Karena dinamika zaman cepat atau lambat akan mempengaruhi kondisi jemaat dan
juga turut mempengaruhi style
pelayanan yang akan diterapkan. Dan dengan itu pelayanan yang dilaksanakan
benar-benar menjadi berkat.
a. Kecenderungan
perubahan global/ internasional
1. Perubahan semakin cepat dalam segala aspek kehidupan
sebagai konsekwensi dari pesatnya perkembangan teknologi informasi,
transportasi dan komputerisasi. Hal ini berdampak pada tuntutan peningkatan
daya adaptasi bagi lembaga dan individu. Ketidakmampuan beradaptasi berarti
kehancuran bagi individu atau lembaga tersebut. Dipihak lain, kemajuan
teknologi informasi dan komputerisasi menuntun manusia pada model komunikasi
dunia maya yang dipandang lebih efisien. Akibatnya, komunikasi verbal dan
sentuhan serta persekutuan akan semakin jarang ditemui. Pada satu pihak,
kecenderungan ini berdampak positif bagi pelayanan GKPS. Pemanfaatan fasilitas
teknologi informasi, transportasi dan komputerisasi membuat informasi dapat
dengan lebih mudah diakses oleh jemaat-jemaat yang berjauhan. Akan tetapi, ini
sekaligus akan menjadi ancaman tersendiri bagi pelayanan ditengah-tengah
jemaat. Kemajuan teknologi informasi yang membuat dunia seolah dekat bias-bisa
menurunkan keinginan untuk saling bertatap muka, bercerita hati ke hati dan
pelayanan yang bersifat sentuhan verbal akan menjadi langka.

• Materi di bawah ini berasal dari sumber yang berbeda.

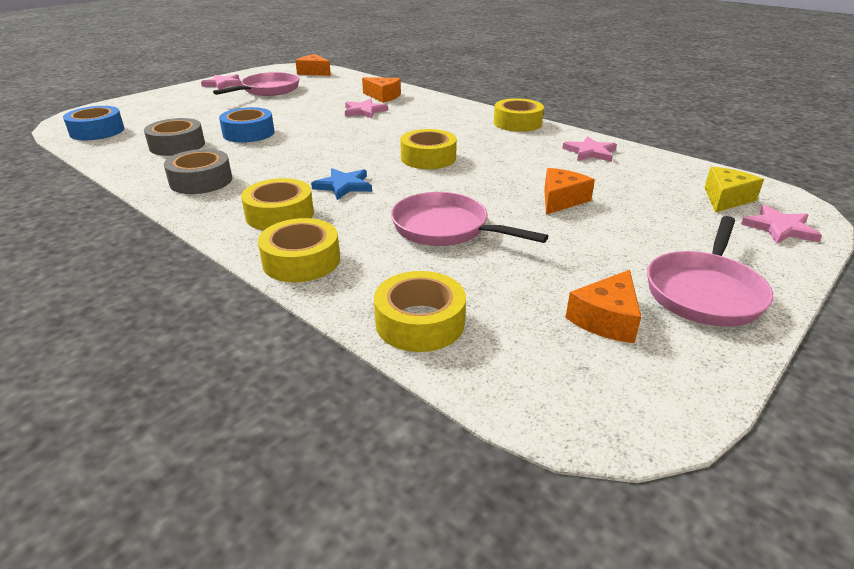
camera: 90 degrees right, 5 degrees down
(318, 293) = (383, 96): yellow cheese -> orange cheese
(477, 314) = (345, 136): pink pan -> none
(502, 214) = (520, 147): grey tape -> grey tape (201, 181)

2. Terjadi pemanasan global (global warming). Konsekwensinya adalah terjadi perubahan iklim yang
berdampak pada produktivitas dan aktivitas pertanian yang cenderung menurun. Dalam
konteks GKPS, hal ini patut menjadi perhatian mengingat mayoritas warga jemaat
GKPS bermata pencaharian di bidang pertanian. Walaupun pada tahun 2010, GKPS
sudah memfokuskan pelayanan dalam bagian ini, akan tetapi itu harus turus
digalakkan.
3. Dunia saat ini diperhadapkan dengan kenyataan
krisis energi yang semakin terasa. Menipisnya cadangan minyak di bumi
mengakibatkan harga bahan bakar minyak (BBM) cenderung meningkat dari waktu ke
waktu. Kenaikan ini memicu kenaikan biaya produksi dan pada saatnya memicu
kenaikan harga kebutuhan hidup. Kecenderungan ini pada dasarnya sudah menjadi
persoalan riil dalam kehidupan warga
jemaat demikian juga dalam pelaksanaan pelayan oleh para pelayan GKPS. Kenaikan
biaya produksi akan berdampak pada peningkatan biaya hidup dan biaya
operasional pelayanan.
4. Perkembangan semangat dakwah Islam semakin
signifikan perkembangannya diiringi migrasi umat Islam dari Timur Tengah dan Asia. Dengan keadaan ini pengaruh kekuatan-kekuatan Islam
dalam kancah politik, sosial dan ekonomi dunia akan semakin mewarnai keputusan
dan kebijakan Negara Eropa dan Asia. Dalam
konteks gereja, hal ini juga akan mempengaruhi kebijakan mitra-mitra gereja
yang notabene berada di kawasan Eropa dan Asia.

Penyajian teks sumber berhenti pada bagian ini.